You can calculate it at runtime with a simple loop, well-defined and without the danger of UB:

unsigned int u;
int c;

for (c=0, u=1; u; c++, u<<=1);

total_bits   = CHAR_BIT * sizeof(unsigned int);
value_bits   = c;
padding_bits = total_bits - value_bits;

The simplest way would be to check in your unit tests (you have them, right?) that value_bits is identical to your current INT_WIDTH definition.

If you really need to calculate it at compile time, I'd go with one of the given #if-#elif cascades, either testing UINT_MAX or your target system.

What do you need it for?

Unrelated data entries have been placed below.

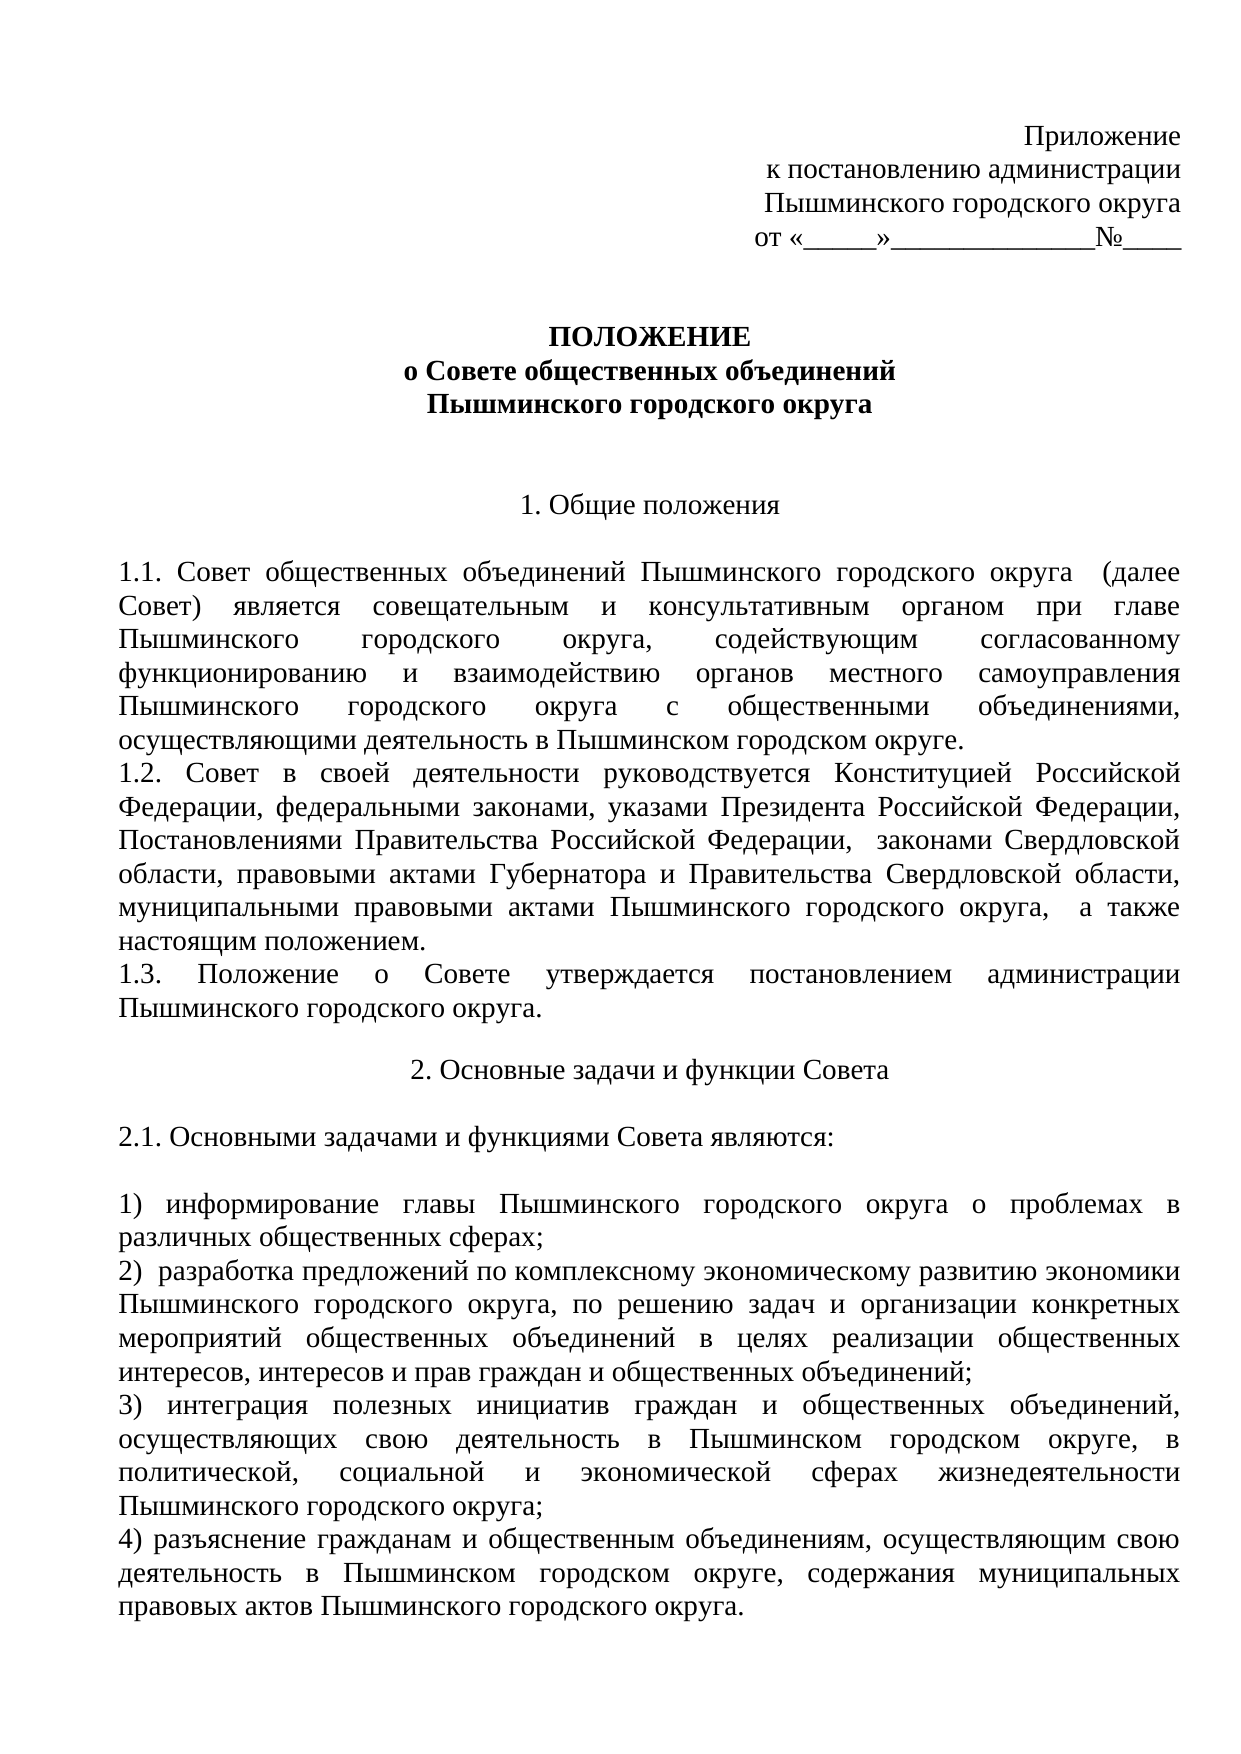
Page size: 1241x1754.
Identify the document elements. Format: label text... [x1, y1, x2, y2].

text 4) разъяснение гражданам и общественным объединениям, осуществляющим свою деятельность в Пышминском городском округе, содержания муниципальных правовых актов Пышминского городского округа. [118, 1521, 1181, 1622]
text 1.2. Совет в своей деятельности руководствуется Конституцией Российской Федерации, федеральными законами, указами Президента Российской Федерации, Постановлениями Правительства Российской Федерации, законами Свердловской области, правовыми актами Губернатора и Правительства Свердловской области, муниципальными правовыми актами Пышминского городского округа, а также настоящим положением. [118, 755, 1181, 957]
text Пышминского городского округа [118, 386, 1181, 420]
text 1. Общие положения [118, 487, 1181, 521]
text 2.1. Основными задачами и функциями Совета являются: [118, 1119, 1181, 1152]
text 1) информирование главы Пышминского городского округа о проблемах в различных общественных сферах; [118, 1186, 1181, 1253]
text Приложение [118, 118, 1181, 152]
text о Совете общественных объединений [118, 353, 1181, 386]
text ПОЛОЖЕНИЕ [118, 319, 1181, 353]
text 1.3. Положение о Совете утверждается постановлением администрации Пышминского городского округа. [118, 957, 1181, 1024]
text 1.1. Совет общественных объединений Пышминского городского округа (далее Совет) является совещательным и консультативным органом при главе Пышминского городского округа, содействующим согласованному функционированию и взаимодействию органов местного самоуправления Пышминского городского округа с общественными объединениями, осуществляющими деятельность в Пышминском городском округе. [118, 554, 1181, 755]
text 2) разработка предложений по комплексному экономическому развитию экономики Пышминского городского округа, по решению задач и организации конкретных мероприятий общественных объединений в целях реализации общественных интересов, интересов и прав граждан и общественных объединений; [118, 1253, 1181, 1387]
text Пышминского городского округа [118, 185, 1181, 219]
text от «_____»______________№____ [118, 219, 1181, 252]
text к постановлению администрации [118, 152, 1181, 185]
text 3) интеграция полезных инициатив граждан и общественных объединений, осуществляющих свою деятельность в Пышминском городском округе, в политической, социальной и экономической сферах жизнедеятельности Пышминского городского округа; [118, 1387, 1181, 1521]
text 2. Основные задачи и функции Совета [118, 1052, 1181, 1085]
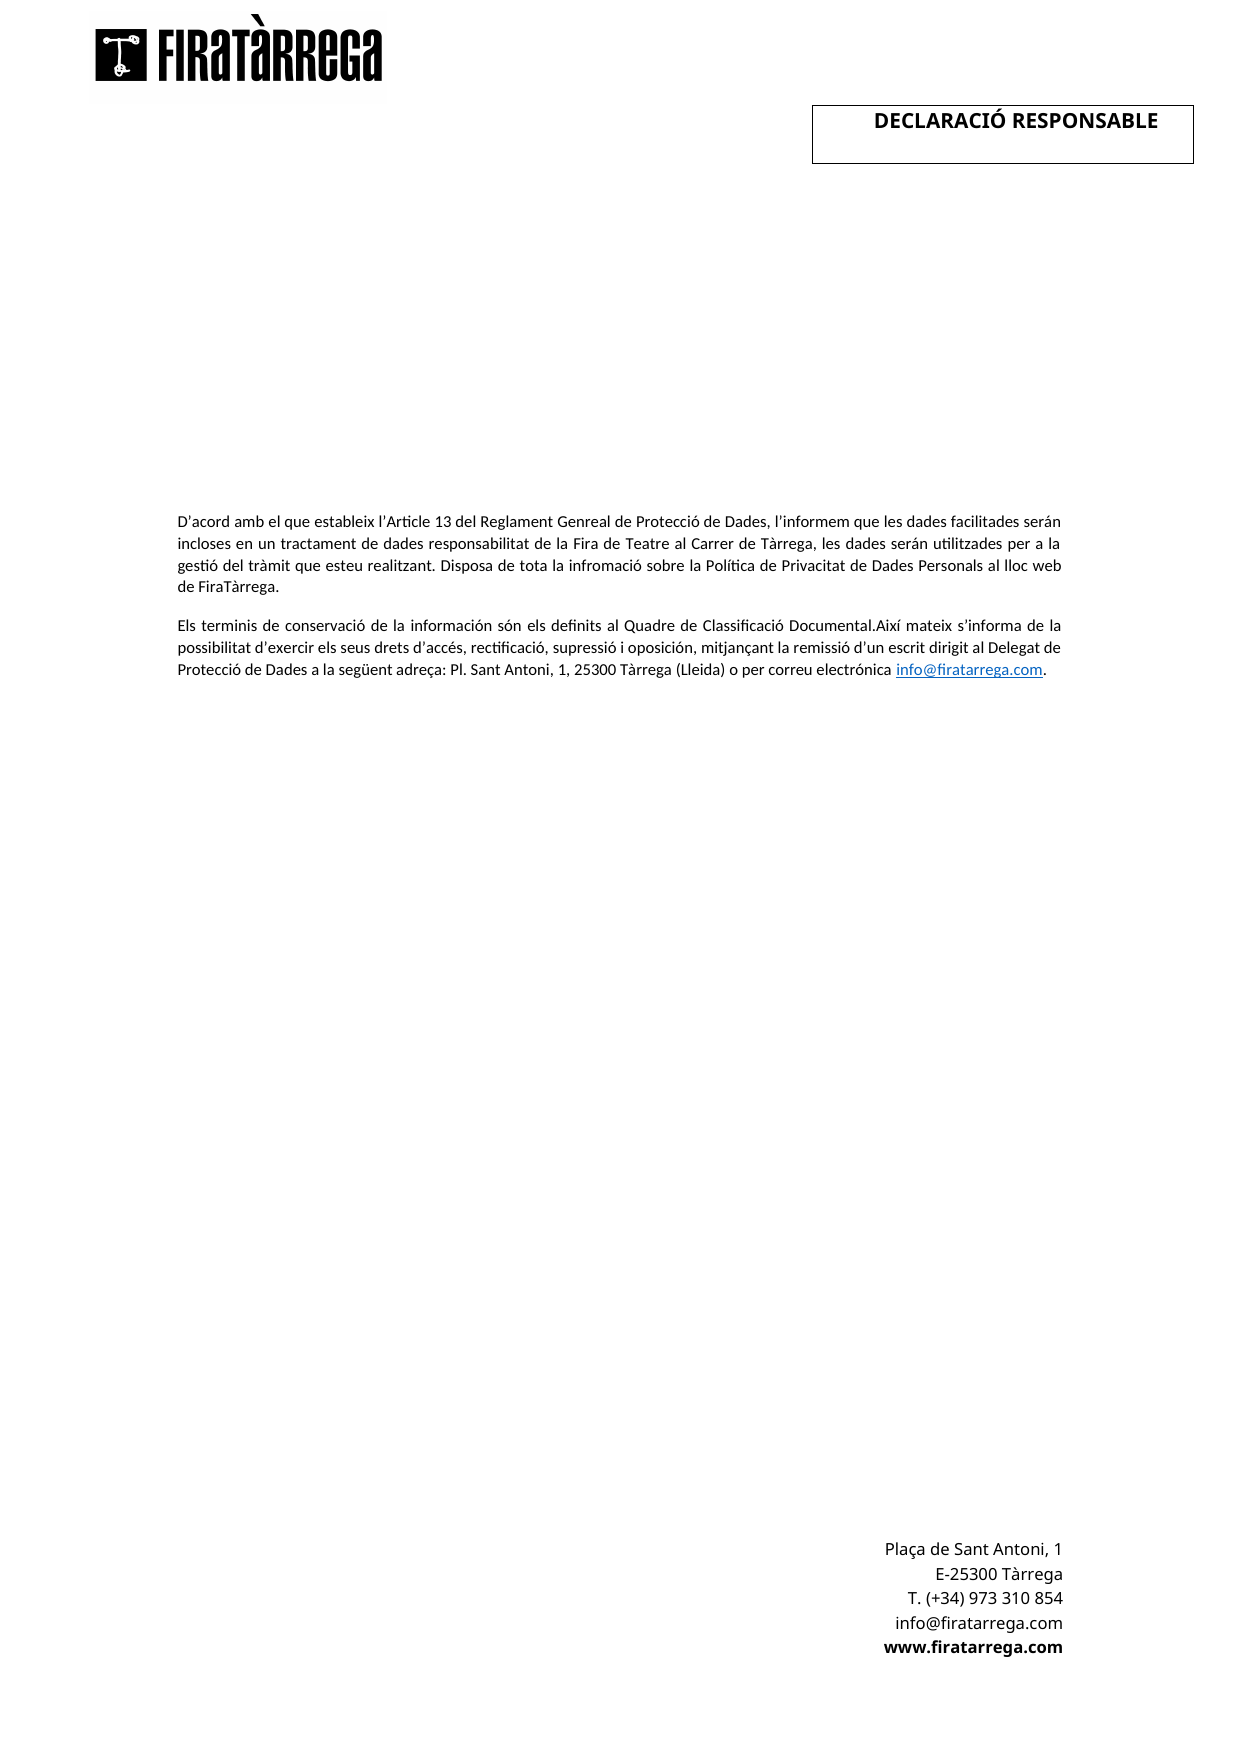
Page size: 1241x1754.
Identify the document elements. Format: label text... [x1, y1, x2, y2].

text D’acord amb el que estableix l’Article 13 del Reglament Genreal de Protecció de Dades, l’informem que les dades facilitades serán incloses en un tractament de dades responsabilitat de la Fira de Teatre al Carrer de Tàrrega, les dades serán utilitzades per a la gestió del tràmit que esteu realitzant. Disposa de tota la infromació sobre la Política de Privacitat de Dades Personals al lloc web de FiraTàrrega. [177, 511, 1063, 597]
text Els terminis de conservació de la información són els definits al Quadre de Classificació Documental.Així mateix s’informa de la possibilitat d’exercir els seus drets d’accés, rectificació, supressió i oposición, mitjançant la remissió d’un escrit dirigit al Delegat de Protecció de Dades a la següent adreça: Pl. Sant Antoni, 1, 25300 Tàrrega (Lleida) o per correu electrónica info@firatarrega.com. [177, 615, 1063, 679]
picture [89, 11, 388, 104]
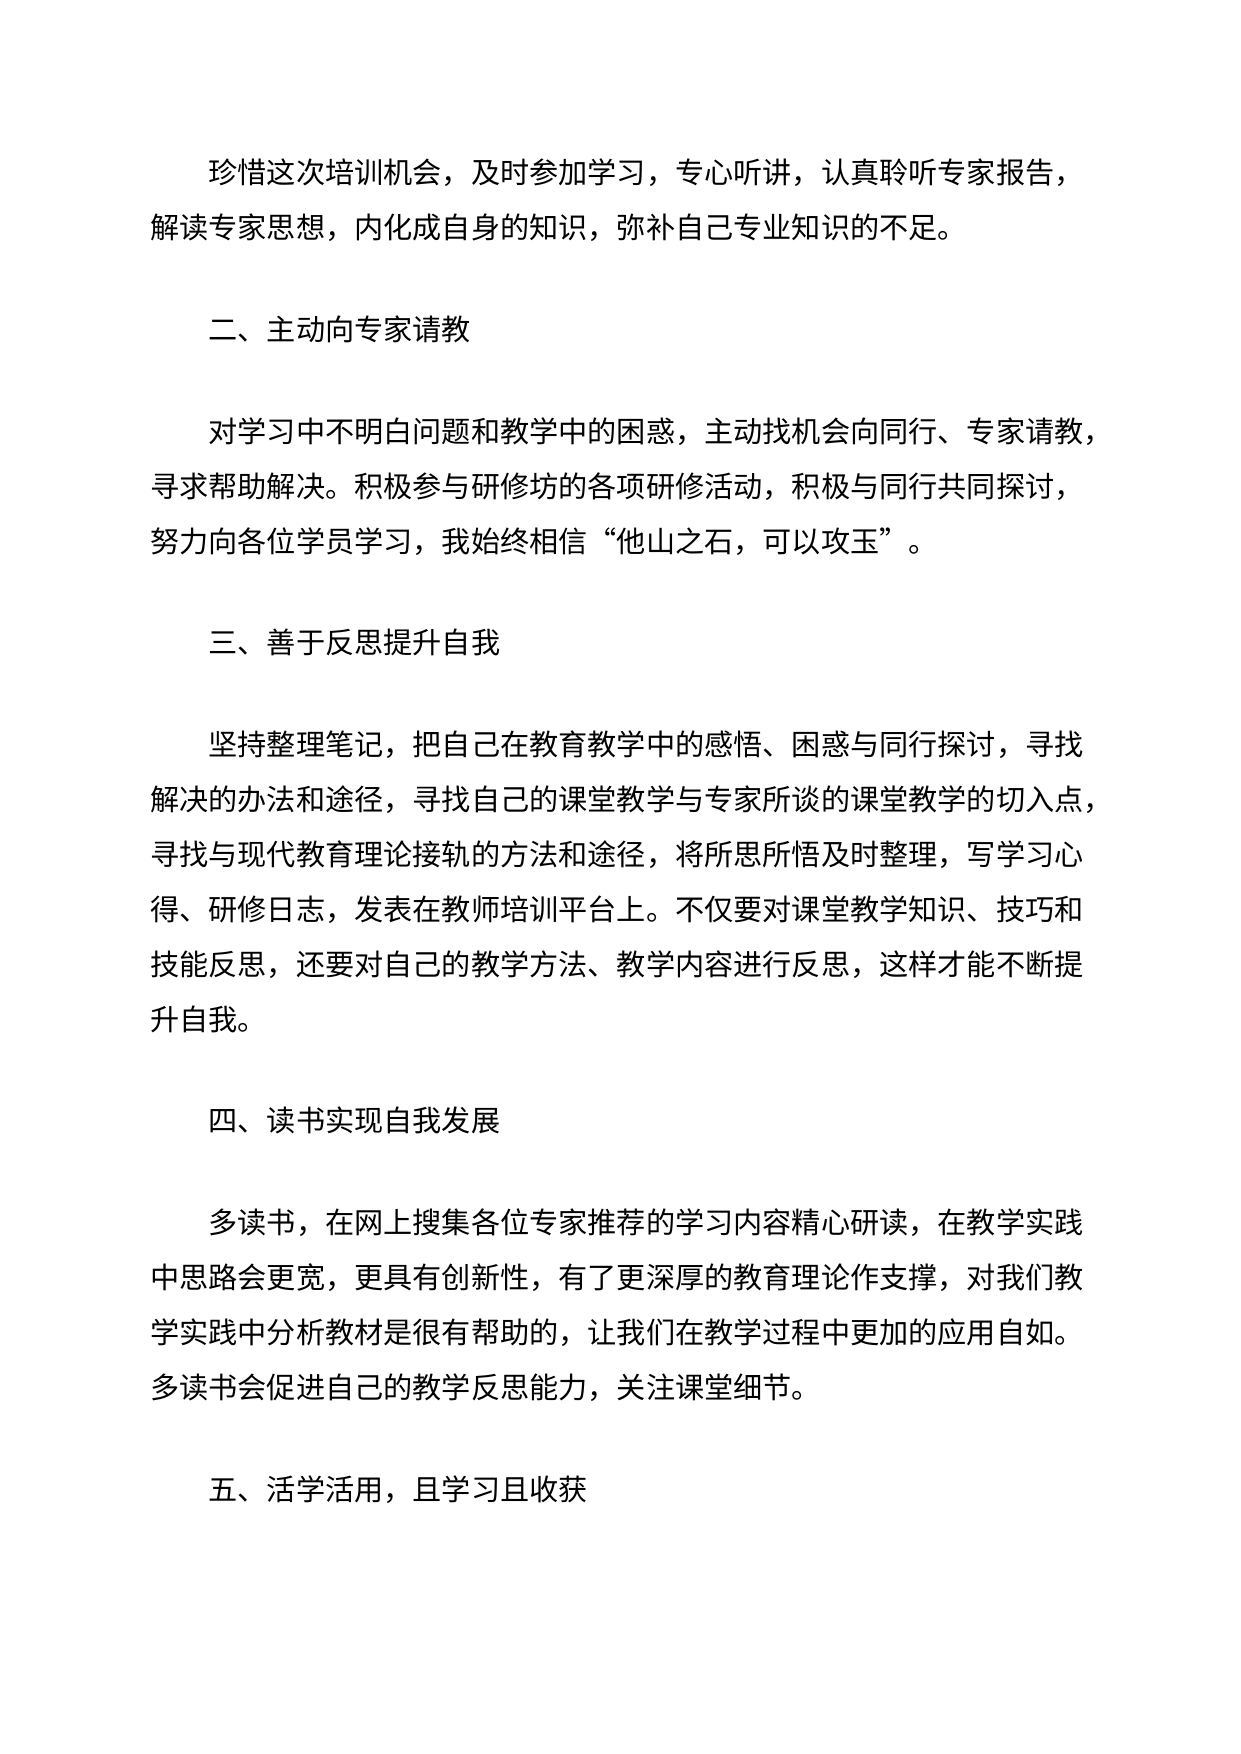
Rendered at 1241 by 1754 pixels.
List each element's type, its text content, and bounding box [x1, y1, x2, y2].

text 三、善于反思提升自我 [150, 620, 1090, 662]
text 对学习中不明白问题和教学中的困惑，主动找机会向同行、专家请教，寻求帮助解决。积极参与研修坊的各项研修活动，积极与同行共同探讨，努力向各位学员学习，我始终相信“他山之石，可以攻玉”。 [150, 408, 1090, 561]
text 二、主动向专家请教 [150, 307, 1090, 349]
text 五、活学活用，且学习且收获 [150, 1466, 1090, 1508]
text 坚持整理笔记，把自己在教育教学中的感悟、困惑与同行探讨，寻找解决的办法和途径，寻找自己的课堂教学与专家所谈的课堂教学的切入点，寻找与现代教育理论接轨的方法和途径，将所思所悟及时整理，写学习心得、研修日志，发表在教师培训平台上。不仅要对课堂教学知识、技巧和技能反思，还要对自己的教学方法、教学内容进行反思，这样才能不断提升自我。 [150, 722, 1090, 1038]
text 多读书，在网上搜集各位专家推荐的学习内容精心研读，在教学实践中思路会更宽，更具有创新性，有了更深厚的教育理论作支撑，对我们教学实践中分析教材是很有帮助的，让我们在教学过程中更加的应用自如。多读书会促进自己的教学反思能力，关注课堂细节。 [150, 1200, 1090, 1407]
text 珍惜这次培训机会，及时参加学习，专心听讲，认真聆听专家报告，解读专家思想，内化成自身的知识，弥补自己专业知识的不足。 [150, 150, 1090, 247]
text 四、读书实现自我发展 [150, 1098, 1090, 1140]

Maybe YAGNI?

Secure
The example usage I had in mind was implementing a bit array that uses a type that's expected to be efficient, like `unsigned int` or `size_t`.
R..
I would use separate definitions here, i.e. `typedef unsigned int t_bitarray_int;` `#define BITARRAY_WIDTH INT_WIDTH`. This gives you the possibility for fine-tuning and to test different types. On some exotic system with the integer width of 36, it may be more efficient to only use 32 bits and let the compiler optimize the div and mod operations for the array indexing to simple bit shifts and bit masking.
Secure
A: 

A general observation is that if you rely on the width of a data type in your calculations, you should use the explicit width data types defined in <stdint.h> e.g. uint32_t.

Trying to count the bytes in the standard types is begging the question of what your 'portable' code would do in the event of an overflow.

Will
I disagree. A very reasonable thing to do when implementing a bit array, for instance, would be to assume that `unsigned` or `size_t` is an efficient size to work with, and then you'd want to know the number of bits each "word" stores.
R..